In a study from Acronis and IDC, 80 percent of SMBs estimate that data recovery costs $20,000 per hour. The remaining 20 percent put that figure at more than $100,000 per hour.
Companies incur additional costs from lost goodwill and legal fines when customer data is compromised. At Maricopa Community College in Arizona, a massive security breach exposed personal information of 2.4 million former students and faculty. The board allocated $17 million to address the fallout, specifically maintaining a call center and retaining a law firm.
Data backup is more complex than ever for IT managers today, as companies strive to protect physical, virtual and cloud environments. “These incidents prove that today, more than ever, all companies need a comprehensive data protection plan, so that at least one copy of data will always survive,” Berman says.
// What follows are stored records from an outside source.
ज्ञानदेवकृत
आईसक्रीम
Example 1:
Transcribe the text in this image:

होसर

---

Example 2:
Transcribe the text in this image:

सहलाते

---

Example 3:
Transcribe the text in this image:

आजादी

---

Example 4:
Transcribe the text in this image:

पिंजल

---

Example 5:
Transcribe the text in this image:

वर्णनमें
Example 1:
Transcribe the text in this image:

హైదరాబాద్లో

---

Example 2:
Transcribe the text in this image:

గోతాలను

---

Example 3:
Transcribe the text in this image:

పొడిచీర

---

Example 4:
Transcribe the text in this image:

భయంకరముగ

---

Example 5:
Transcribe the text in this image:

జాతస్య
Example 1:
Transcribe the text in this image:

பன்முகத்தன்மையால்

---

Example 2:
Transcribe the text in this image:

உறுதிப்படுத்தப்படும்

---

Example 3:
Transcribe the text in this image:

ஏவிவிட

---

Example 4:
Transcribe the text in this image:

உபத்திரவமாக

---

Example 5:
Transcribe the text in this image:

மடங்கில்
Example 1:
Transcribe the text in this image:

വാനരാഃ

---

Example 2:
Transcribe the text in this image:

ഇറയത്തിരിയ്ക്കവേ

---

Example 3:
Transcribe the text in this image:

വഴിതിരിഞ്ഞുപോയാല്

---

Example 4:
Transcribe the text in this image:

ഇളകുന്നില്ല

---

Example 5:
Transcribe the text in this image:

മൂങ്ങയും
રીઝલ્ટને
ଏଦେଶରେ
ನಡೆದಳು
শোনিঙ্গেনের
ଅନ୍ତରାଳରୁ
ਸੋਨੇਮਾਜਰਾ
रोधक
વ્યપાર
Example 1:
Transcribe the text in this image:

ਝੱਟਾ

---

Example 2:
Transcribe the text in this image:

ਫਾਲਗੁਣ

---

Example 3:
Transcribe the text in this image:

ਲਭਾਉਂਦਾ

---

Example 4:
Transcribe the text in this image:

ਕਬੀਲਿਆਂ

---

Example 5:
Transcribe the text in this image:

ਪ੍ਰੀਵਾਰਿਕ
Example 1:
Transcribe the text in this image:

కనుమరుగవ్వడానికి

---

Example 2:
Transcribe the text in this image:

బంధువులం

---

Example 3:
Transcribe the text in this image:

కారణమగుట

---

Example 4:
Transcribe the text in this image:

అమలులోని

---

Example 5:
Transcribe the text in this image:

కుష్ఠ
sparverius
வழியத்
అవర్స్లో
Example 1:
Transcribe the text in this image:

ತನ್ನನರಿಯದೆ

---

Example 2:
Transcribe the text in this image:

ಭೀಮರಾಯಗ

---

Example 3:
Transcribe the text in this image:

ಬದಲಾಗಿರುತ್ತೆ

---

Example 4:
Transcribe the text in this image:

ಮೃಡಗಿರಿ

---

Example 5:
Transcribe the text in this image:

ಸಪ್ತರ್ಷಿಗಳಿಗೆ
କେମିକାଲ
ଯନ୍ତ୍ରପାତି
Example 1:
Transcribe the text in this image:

He recommends that companies follow the 3-2-1 rule: Make three copies of every piece of important data, store that data in two different formats and keep one copy offsite. Here’s a further breakdown.
- Three copies ensure that no single event will wipe out all the data.
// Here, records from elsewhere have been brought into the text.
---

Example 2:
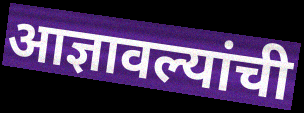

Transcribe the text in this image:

आज्ञावल्यांची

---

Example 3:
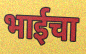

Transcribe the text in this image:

भाईचा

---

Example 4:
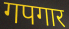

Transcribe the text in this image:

गपगार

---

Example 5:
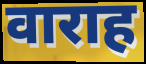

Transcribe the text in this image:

वाराह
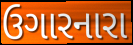
ઉગારનારા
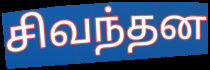
சிவந்தன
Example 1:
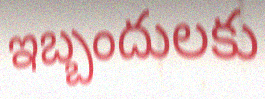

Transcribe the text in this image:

ఇబ్బందులకు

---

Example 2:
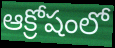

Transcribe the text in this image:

ఆక్రోషంలో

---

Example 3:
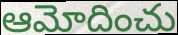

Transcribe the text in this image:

ఆమోదించు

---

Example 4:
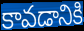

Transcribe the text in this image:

కావడానికి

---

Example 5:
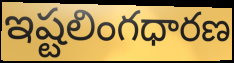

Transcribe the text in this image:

ఇష్టలింగధారణ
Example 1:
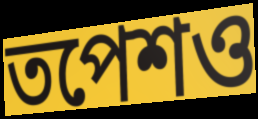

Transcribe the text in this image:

তপেশও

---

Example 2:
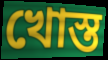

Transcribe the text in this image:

খোস্ত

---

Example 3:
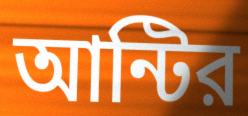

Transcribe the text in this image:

আন্টির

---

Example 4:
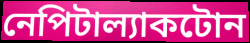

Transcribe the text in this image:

নেপিটাল্যাকটোন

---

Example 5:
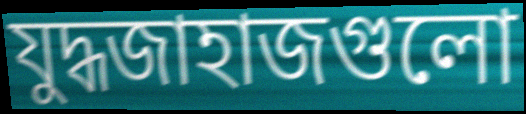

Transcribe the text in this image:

যুদ্ধজাহাজগুলো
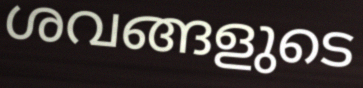
ശവങ്ങളുടെ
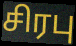
சிரபு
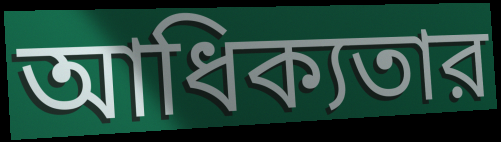
আধিক্যতার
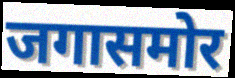
जगासमोर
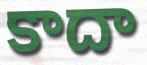
కాదా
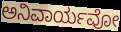
ಅನಿವಾರ್ಯವೋ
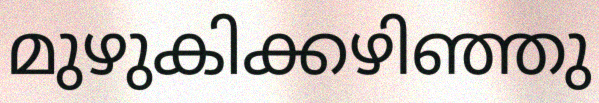
മുഴുകിക്കഴിഞ്ഞു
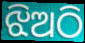
ଝିଅଠି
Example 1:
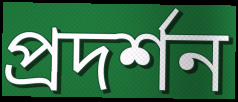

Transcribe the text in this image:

প্রদর্শন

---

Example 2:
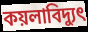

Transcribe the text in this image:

কয়লাবিদ্যুৎ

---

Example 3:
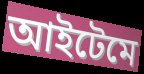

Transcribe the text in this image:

আইটেমে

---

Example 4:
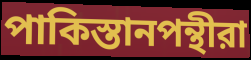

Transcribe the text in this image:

পাকিস্তানপন্থীরা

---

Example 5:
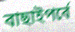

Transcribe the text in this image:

বাছাইপর্বে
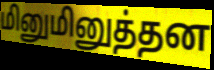
மினுமினுத்தன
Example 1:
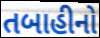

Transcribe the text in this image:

તબાહીનો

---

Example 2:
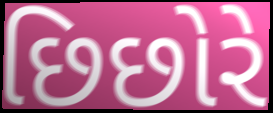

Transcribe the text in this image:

છિછોરે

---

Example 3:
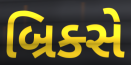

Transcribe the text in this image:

બ્રિક્સે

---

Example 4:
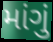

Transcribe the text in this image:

માંગું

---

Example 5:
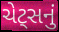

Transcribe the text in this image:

ચેટ્સનું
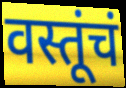
वस्तूंचं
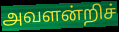
அவளன்றிச்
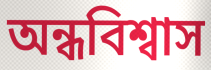
অন্ধবিশ্বাস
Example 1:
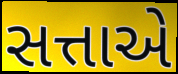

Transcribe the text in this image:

સત્તાએ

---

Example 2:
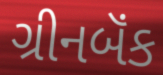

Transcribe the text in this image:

ગ્રીનબૅંક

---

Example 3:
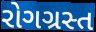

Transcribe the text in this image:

રોગગ્રસ્ત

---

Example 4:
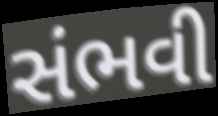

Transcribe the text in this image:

સંભવી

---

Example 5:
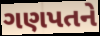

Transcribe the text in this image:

ગણપતને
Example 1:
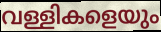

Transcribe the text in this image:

വള്ളികളെയും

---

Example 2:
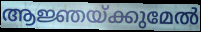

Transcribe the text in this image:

ആജ്ഞയ്ക്കുമേൽ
- Two formats likely includes an internal drive plus external media (disk, tape, network, cloud, etc.)
- One copy offsite protects data against a physical disasters like theft, fire or flooding.
Data loss is a question of if, not when, Berman says. The faster that companies implement the 3-2-1 rule and establish a plan, the better equipped they’ll be to prevent an incident from escalating to a disaster.